The remarkable archæologic instinct which has guided the finder of these pipes has led him to even more important discoveries. By the aid of his divining rod he has succeeded in unearthing some of the most remarkable inscribed tablets which have thus far rewarded the diligent search of the mound explorer. It is not necessary to speak in detail of these here, or of the various theories to which they have given rise and support, including that of phonetic writing, further than to call attention to the fact that by a curious coincidence one of the tablets contains, among a number of familiar animals, figures which suggest in a rude way the mastodon again, which animal indeed some archæologists have confidently asserted them to be. The resemblance they bear to that animal is, however, by no means as close as exhibited by the pipe carvings; they are therefore not reproduced here. Both figures differ from the pipes in having tails; both lack trunks, and also tusks.
Archæologists must certainly deem it unfortunate that outside of the Wisconsin mound the only evidence of the co-existence of the Mound-Builder and the mastodon should reach the scientific world through the agency of one individual. So derived, each succeeding carving of the mastodon, be it more or less accurate, instead of being accepted by archæologists as cumulative evidence tending to establish the genuineness of the sculptured testimony showing that the Mound-Builder and mastodon were coeval, will be viewed with ever increasing suspicion.

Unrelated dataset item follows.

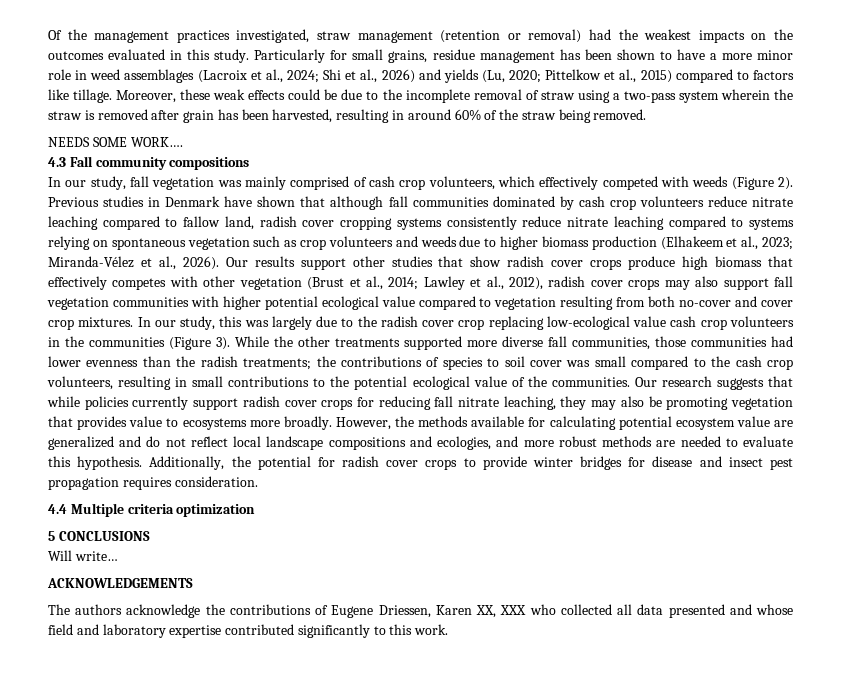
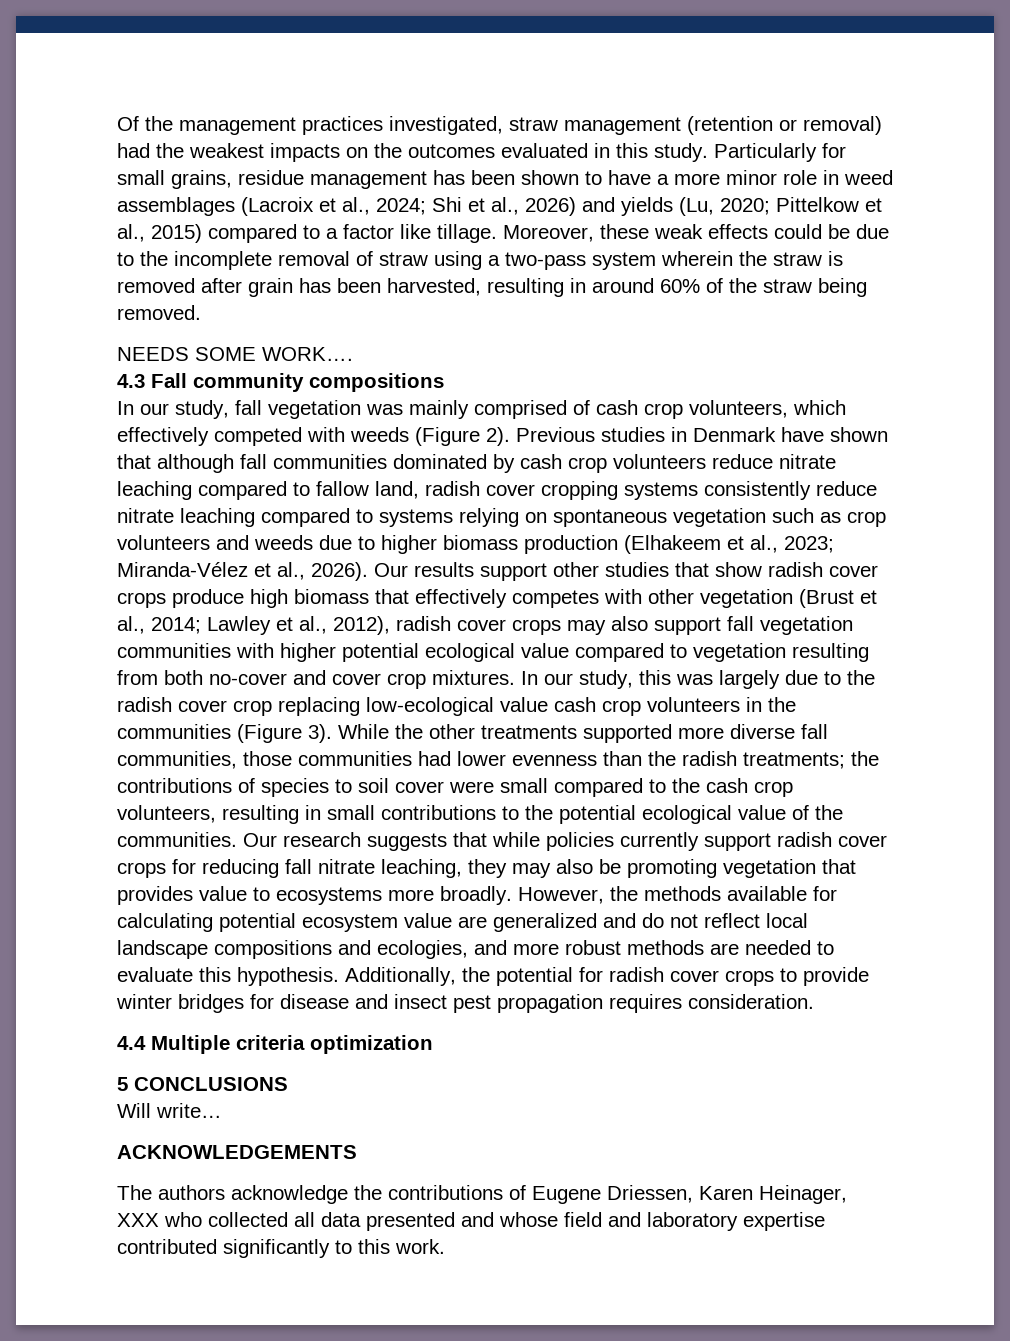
[752,70,794,80] factors -> [326,224,394,239] a factor
[566,360,591,367] was -> [449,781,494,793] were
[476,605,497,618] XX, -> [759,1185,847,1204] Heinager,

This part of the subject should not be concluded without allusion to a certain class of evidence, which, although of a negative sort, must be accorded very great weight in considering this much vexed question. It may be asked why if the Mound-Builders and the mastodon were contemporaneous, have no traces of the ivory tusks ever been exhumed from the mounds? No material is so perfectly adapted for the purposes of carving, an art to which we have seen the Mound-Builders were much addicted, as ivory, both from its beauty and the ease with which it is worked, to say nothing of the other manifold uses to which it is put, both by primitive and civilized man. The mastodon affords an abundant supply of this highly prized substance, not a particle of which has ever been exhumed from the mounds either in the shape of implements or carving. Yet the exceedingly close texture of ivory enables it to successfully resist the destroying influences of time for very long periods—very long indeed as compared with certain articles which commonly reward the search of the mound explorer.
Among the articles of a perishable nature that have been exhumed from the mounds are large numbers of shell ornaments, which are by no means very durable, as well as the perforated teeth of various animals; sections of deers' horns have also been found, as well as ornaments made of the claws of animals, a still more perishable material. The list also includes the bones of the muskrat and turtle, as of other animals, not only in their natural shape, but carved into the form of implements of small size, as awls, etc. Human bones, too, in abundance, have been exhumed in a sufficiently well preserved state to afford a basis for various theories and speculations.
But of the mastodon, with which these dead Mound-Builders are supposed to have been acquainted, not a palpable trace remains. The tale of its existence is told by a single mound in Wisconsin, which the most ardent supporter of the mastodon theory must acknowledge to be far from a facsimile, and two carvings and an inscribed tablet, the three latter the finds of a single explorer.
Bearing in mind the many attempts at archæological frauds that recent years have brought to light, archæologists have a right to demand that objects which afford a basis for such important deductions as the coeval life of the Mound-Builder and the mastodon, should be above the slightest suspicion not only in respect to their resemblances, but as regards the circumstances of discovery. If they are not above suspicion, the science of archæology can better afford to wait for further and more certain evidence than to commit itself to theories which may prove stumbling-blocks to truth until that indefinite time when future investigations shall show their illusory nature.